Ele migrou para a televisão aos 13 anos, atuando em novelas da Band, da RecordTV e do SBT. Até que decidiu fazer um teste para atuar em "Malhação", aos 16 anos. Deu certo: entre 2004 e 2007, Ícaro viveu seu personagem mais marcante, o Rafa.

O ator diz que a fama, porém, não veio acompanhada de reconhecimento midiático.

Eu era um hit na Malhação, era a pessoa mais conhecida, muito famoso, bombou muito, era eu e o Sérgio Hondjakoff, o "Rafa e o Cabeção", fui capa do CD de Malhação, já fui perseguido por 500 pessoas no shopping e, mesmo assim, não fazia matéria, não fazia entrevista, não ganhava jabá, não era chamado pra comercial, pra festa de adolescente. Sempre senti a retranca e a barreira do racismo. Ícaro Silva, em entrevista para 'Maria vai com os Outros'

Ao discutir a escassez de personagens negros na TV na época, Ícaro afirma que o problema era estrutural. "Não é que o diretor Fernando Rancoleta [que era diretor de elenco da TV Globo] que falava 'não, não quero'. É que não tinha alguém escrevendo [roteiros com personagens negros], porque ser negro era ser estrangeiro, exótico", disse o artista.

"Hoje, você pode escolher o ator que quiser, mas antes não tinha na sinopse 'Maria, negra, 35 anos'. Nunca que a personagem ia ser negra". Maria Ribeiro e Amora Mautner concordam: "Era um personagem negro por programa".

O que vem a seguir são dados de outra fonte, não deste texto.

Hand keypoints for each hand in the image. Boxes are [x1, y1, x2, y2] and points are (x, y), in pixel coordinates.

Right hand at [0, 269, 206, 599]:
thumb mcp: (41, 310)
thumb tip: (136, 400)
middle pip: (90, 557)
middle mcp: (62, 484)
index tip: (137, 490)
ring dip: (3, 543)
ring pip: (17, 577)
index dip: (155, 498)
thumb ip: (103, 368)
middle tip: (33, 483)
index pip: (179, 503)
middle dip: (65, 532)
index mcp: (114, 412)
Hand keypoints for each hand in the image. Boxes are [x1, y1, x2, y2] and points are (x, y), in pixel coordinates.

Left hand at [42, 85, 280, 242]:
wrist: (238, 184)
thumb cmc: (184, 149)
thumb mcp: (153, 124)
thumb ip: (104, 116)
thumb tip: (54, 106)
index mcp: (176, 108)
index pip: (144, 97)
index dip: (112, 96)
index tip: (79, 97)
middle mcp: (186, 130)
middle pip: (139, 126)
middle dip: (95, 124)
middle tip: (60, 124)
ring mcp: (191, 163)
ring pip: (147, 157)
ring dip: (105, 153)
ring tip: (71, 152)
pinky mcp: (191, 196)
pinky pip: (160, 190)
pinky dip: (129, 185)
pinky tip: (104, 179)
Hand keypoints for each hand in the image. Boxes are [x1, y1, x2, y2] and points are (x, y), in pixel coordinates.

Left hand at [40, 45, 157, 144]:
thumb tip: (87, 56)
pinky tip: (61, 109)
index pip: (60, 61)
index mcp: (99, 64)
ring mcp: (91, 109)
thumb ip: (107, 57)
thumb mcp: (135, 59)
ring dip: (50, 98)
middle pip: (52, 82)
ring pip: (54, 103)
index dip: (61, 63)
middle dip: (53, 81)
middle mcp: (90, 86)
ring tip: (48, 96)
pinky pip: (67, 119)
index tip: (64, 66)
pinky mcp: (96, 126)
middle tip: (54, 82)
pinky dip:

Malhação foi um lugar onde eu senti muito isso, porque era eu e um monte de meninos brancos na capa da Capricho. Ícaro Silva

O ator diz que a diferença social entre eles e os jovens com quem contracenava também era visível: "Os meninos tinham muito dinheiro, tinham moto, compravam coisas, viajavam, e meus pais continuavam morando na favela".

A ascensão social proporcionada pela carreira mudou sua visão sobre algumas coisas que pareciam banais na infância, afirma Ícaro.

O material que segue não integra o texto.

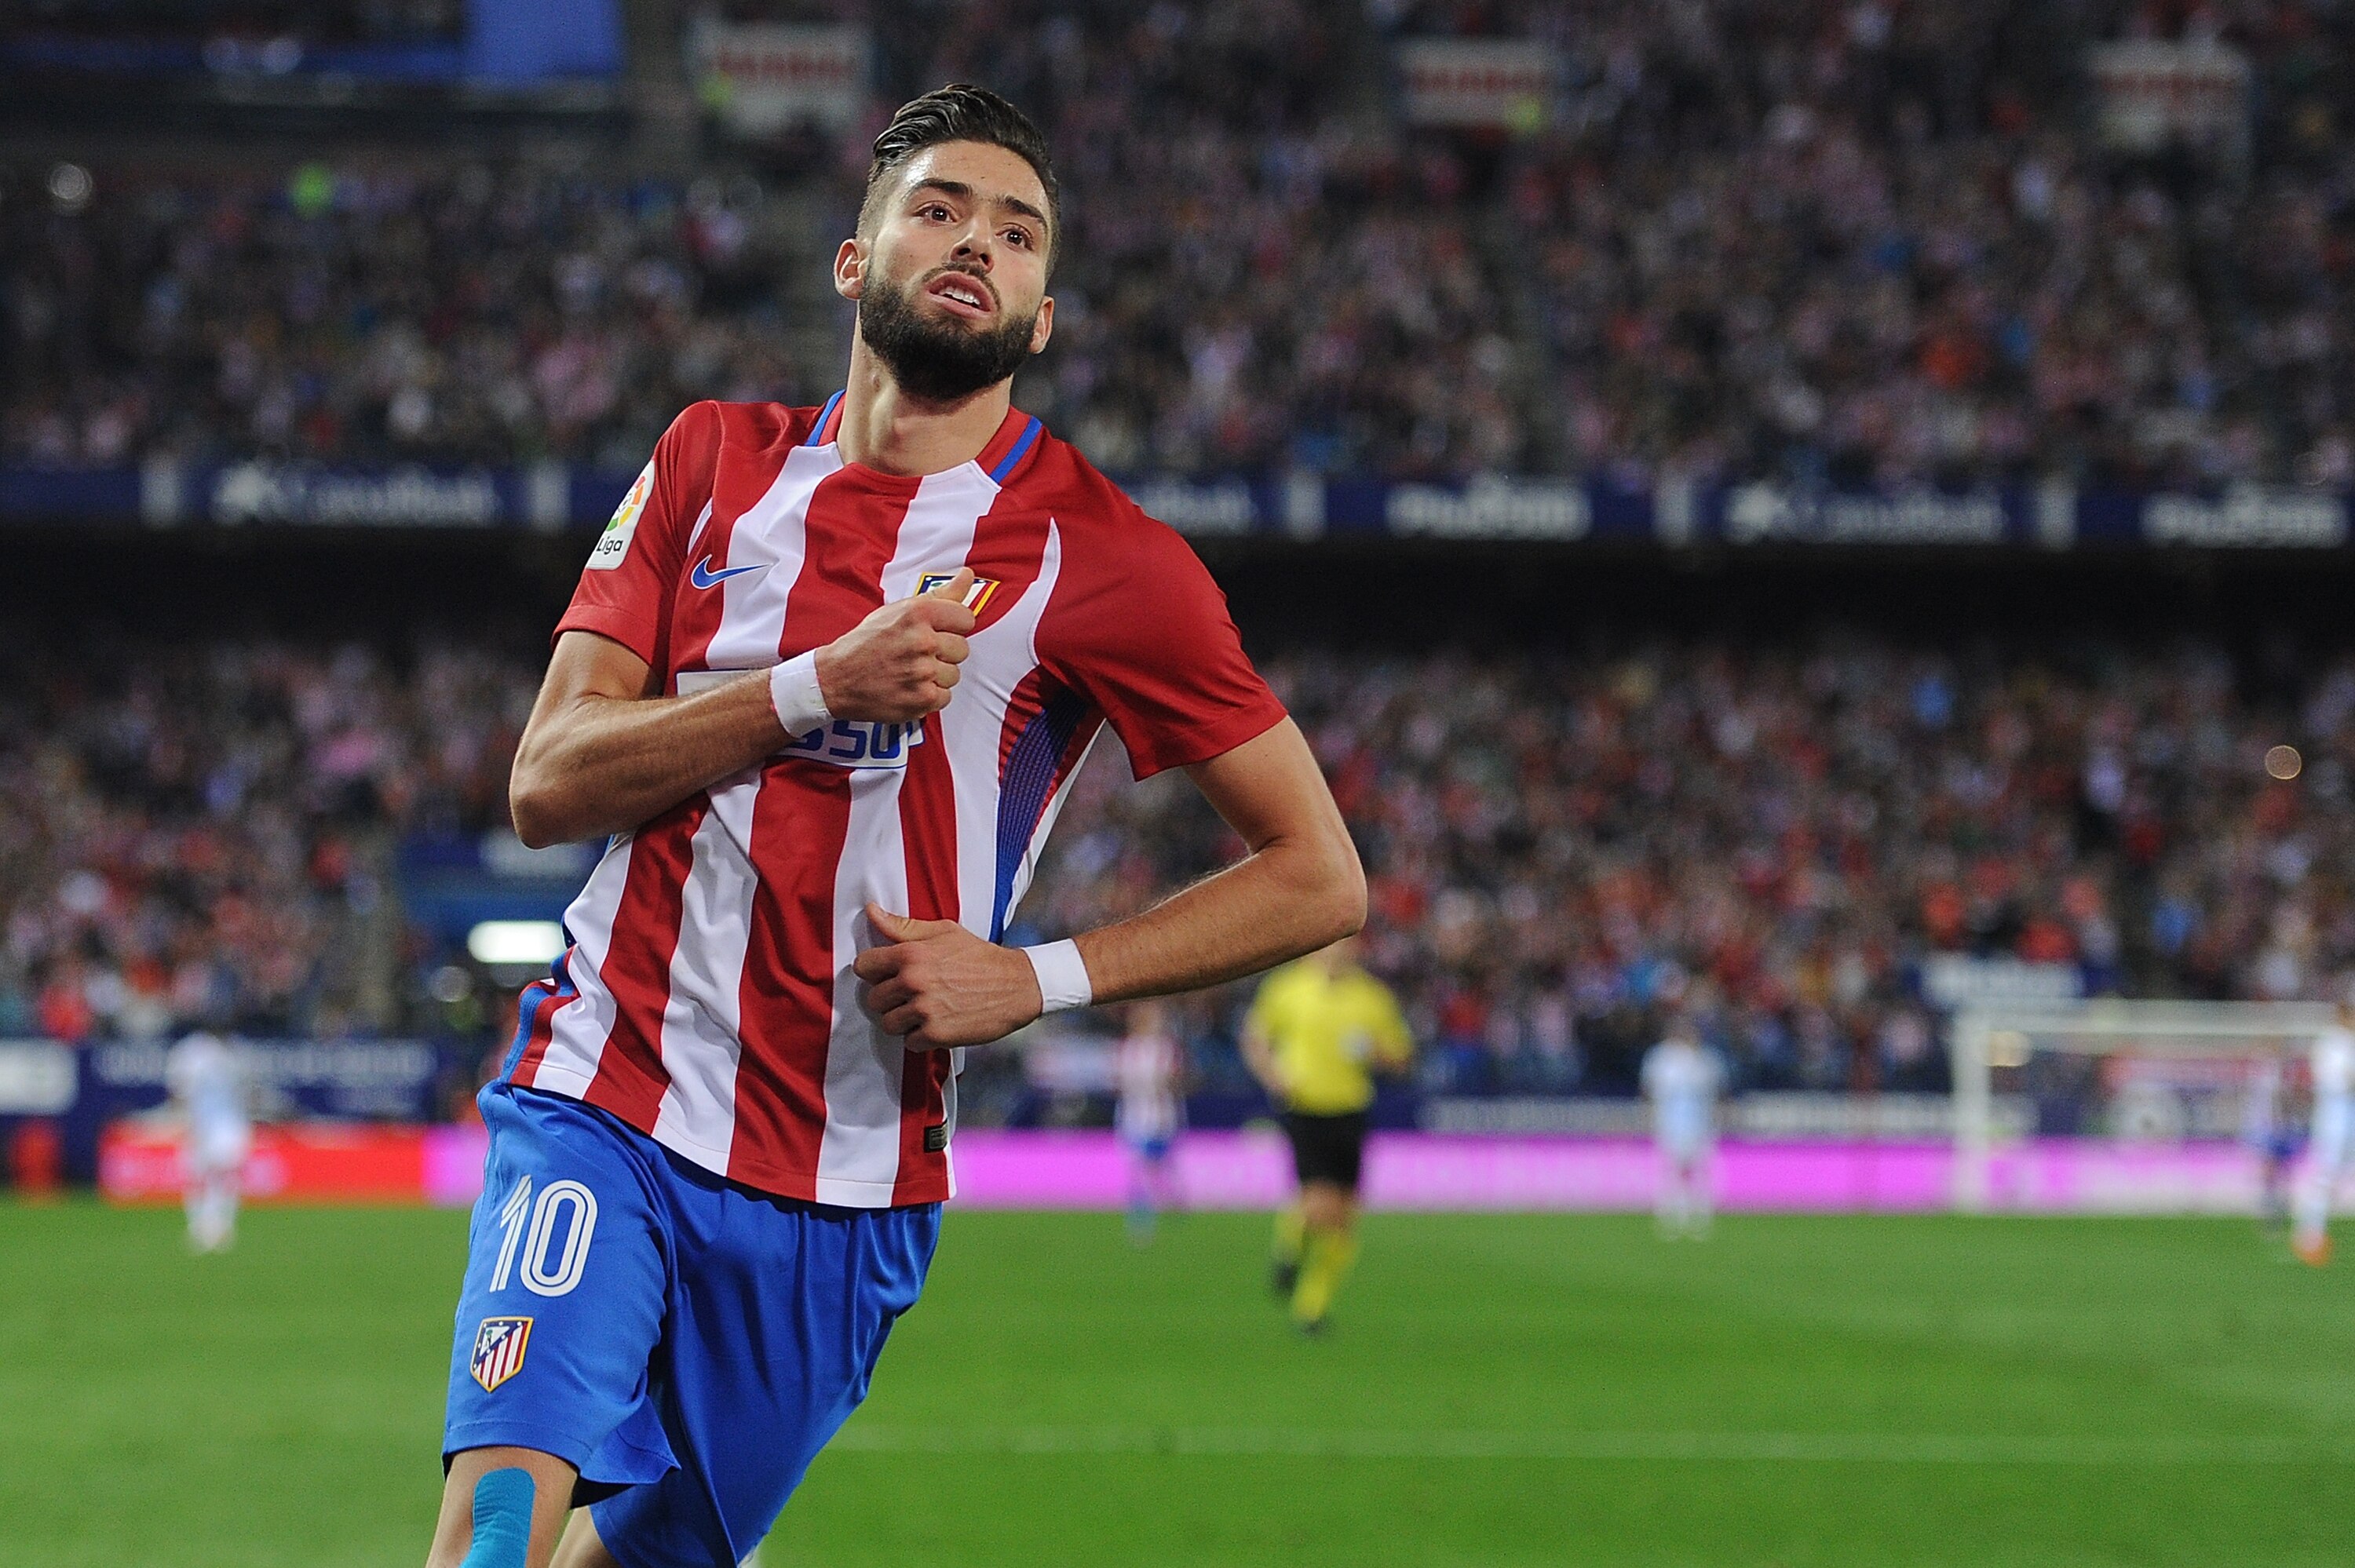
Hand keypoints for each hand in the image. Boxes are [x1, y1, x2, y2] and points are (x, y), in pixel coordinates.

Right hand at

"A gente era muito pobre mesmo, tinha que atravessar córrego, coisa que eu hoje em dia não entendo mais e não normalizo mais. Fui pra Recife, por exemplo, vi casa de palafita, e falei 'caralho, casa de palafita, não tem que ter'", diz o ator, ressaltando o papel de sua mãe, Josefa Maria, em sua trajetória.

Quando eu era criança, é dolorido falar isso, mas é bem honesto mesmo: várias vezes eu tinha vergonha da minha mãe, porque minha mãe não tinha formação. Fui uma criança de favela que estudou em colégio de playboy, porque eu ganhei bolsa, então as mães dos alunos tinham formações, era uma mãe dentista, uma mãe não sei o quê, mas hoje eu olho e vejo que minha mãe tem uma sabedoria, uma inteligência única. Ícaro Silva.